どちらを選ぶかはともかく、まずはそれぞれの特徴と基本的な考え方、掛かるリスクは知っておきたいところです。
固定金利が有利なとき、変動金利が有利なとき
一般論になりますが、固定金利が有利なときは今のように金利が低いときです。
お金を借りるわけですから、低い金利で長く借りる方が有利なわけです。
逆に金利が高いときにはその後下がっていくことが予想できますので変動金利が有利です。これが前提です。
なぜ業者は変動金利を勧めるのか?
住宅展示場やマンションのモデルルールなどを見に行って、予算などを伝えつつプランを作ってもらうと変動金利のことがままあります。
理由は簡単ですが、変動金利の方が固定金利よりも金利が低いからです。
住宅ローンでお金を貸す側からすれば、例えば35年も先まで安い金利で貸すのはリスクです。
下記は変動金利の過去からの推移ですが、25年位前に8%を超えている時期がありました。
超長期の期間でみると金利はこのくらい動くということです。
安い金利でプランを作る方が、多少経済的に難しい物件でも買えそうなプランができてしまいます。
返済可能かどうかはともかく、借りることができてしまうということです。
変動金利で今ほどの低金利の弊害があるとすれば、借りすぎてしまう可能性があることです。
住宅ローン、固定金利と変動金利をどう選択する?
日銀のマイナス金利解除ととともに今後固定金利を選択するのは比較的自然な流れでしょう。
一方で、当面金利は低いまま、短く借りるならと考えるなら変動金利なども選択肢です。
- 変動金利を利用 金利動向を見ながら機動的に動けること。金利はまだ下がるもしくは現状維持と予想
- 固定金利を利用 金利の動きをこまめに見るのが苦手な人。金利は底と予想
おおよそこのように考えてください。
くせ者なのは変動金利の方が金利が低いため、これで返済プランを設計すると当然より高い物件、良い物件が選べるわけです。
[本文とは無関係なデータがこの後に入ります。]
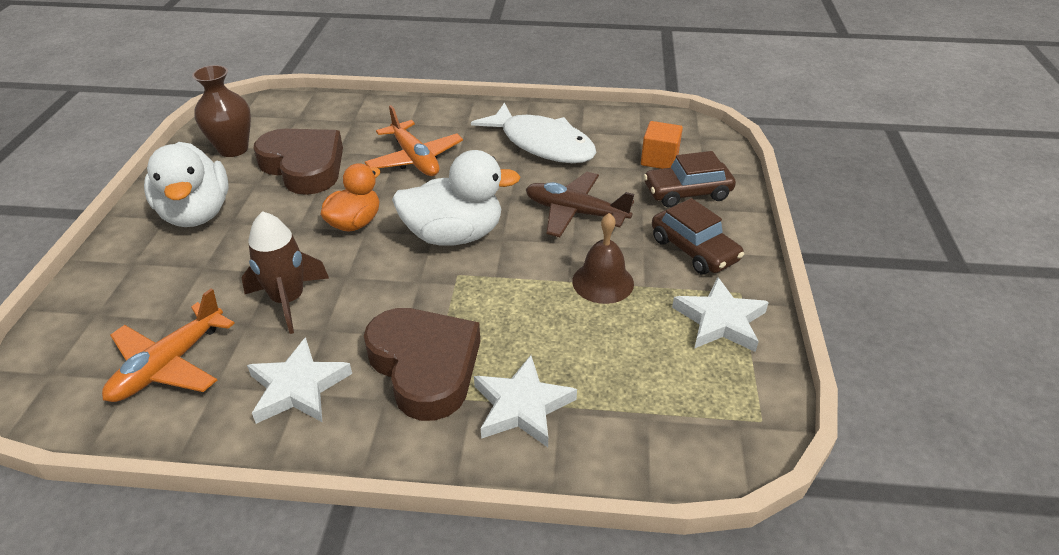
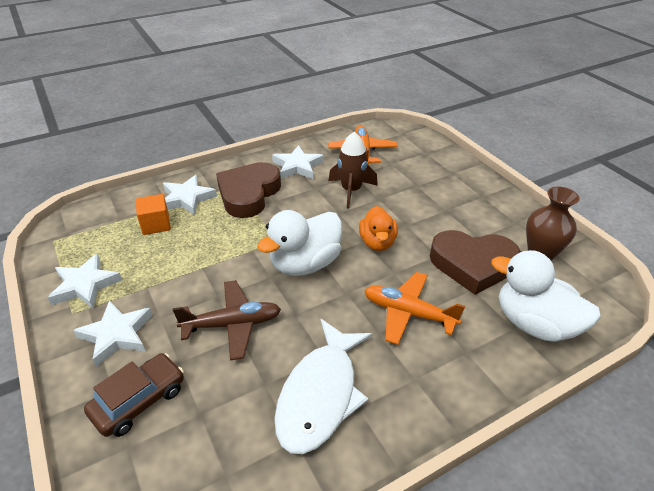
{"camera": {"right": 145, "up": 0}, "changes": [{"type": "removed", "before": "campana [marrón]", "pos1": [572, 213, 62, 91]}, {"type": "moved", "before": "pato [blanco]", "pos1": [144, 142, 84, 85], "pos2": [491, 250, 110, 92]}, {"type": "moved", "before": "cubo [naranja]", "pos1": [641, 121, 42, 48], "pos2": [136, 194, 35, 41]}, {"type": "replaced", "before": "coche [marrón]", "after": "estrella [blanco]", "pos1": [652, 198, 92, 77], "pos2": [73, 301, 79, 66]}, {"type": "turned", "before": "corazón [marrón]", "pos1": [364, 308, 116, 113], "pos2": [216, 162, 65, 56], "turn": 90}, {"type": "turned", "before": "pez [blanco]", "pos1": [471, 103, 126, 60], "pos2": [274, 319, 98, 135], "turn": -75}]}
仮に30年住宅ローンを借りるなら変動金利はかなりのリスクです。
繰り上げ返済で積極的に返済していくくらいの気持ちで借りることが必要です。
変動が必ずしもNGではありませんが、未払い利息というリスク(元本が減っていかない)があるのでこの仕組みは良く理解してください。
40代前半くらいまでの人は金利が高い時代を知らない人が多いので、1%を切る変動金利を見ると、全期間固定金利は高く見えるでしょう。
一方で全期間固定金利にしても過去の金利から見れば、空前絶後の低金利であることも忘れてはいけません。
住宅ローン固定金利の比較や方法、ランキングの見方
ネット社会の現在では、住宅ローンの比較サイトやランキングなども頻繁に見かけます。
同じ固定金利での金利の比較やランキングの見方などもチェックしておきましょう。
固定金利の最安値で判断!?
住宅ローンは、「金利」「借入額」「借入期間」がキモです。
これらが高く・多く・長くなるほど資金の負担が増えていきます。
その意味で固定金利でも、より最安値で借りることができる住宅ローンを利用するのは賢い選択です。
しかしそれだけではない点も覚えておきましょう。
金利だけでない住宅ローン比較の方法
住宅ローンには、お金を借りて元本につく利息があります。またこれ以外に保証料や手数料負担があるのがポイントです。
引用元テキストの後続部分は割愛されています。